▸ Work to complete
Make an exact copy of the lines from the one holding "washcloth: present [16,257,73,294]" through the last line of the material, and output nothing else.

Content starts

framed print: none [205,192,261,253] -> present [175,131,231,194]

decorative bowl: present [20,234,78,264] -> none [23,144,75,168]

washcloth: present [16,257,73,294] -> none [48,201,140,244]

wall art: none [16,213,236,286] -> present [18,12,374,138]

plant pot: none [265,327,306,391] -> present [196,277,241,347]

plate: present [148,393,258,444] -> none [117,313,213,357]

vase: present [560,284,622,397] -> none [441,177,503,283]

Content ends

▸ Final answer
washcloth: present [16,257,73,294] -> none [48,201,140,244]

wall art: none [16,213,236,286] -> present [18,12,374,138]

plant pot: none [265,327,306,391] -> present [196,277,241,347]

plate: present [148,393,258,444] -> none [117,313,213,357]

vase: present [560,284,622,397] -> none [441,177,503,283]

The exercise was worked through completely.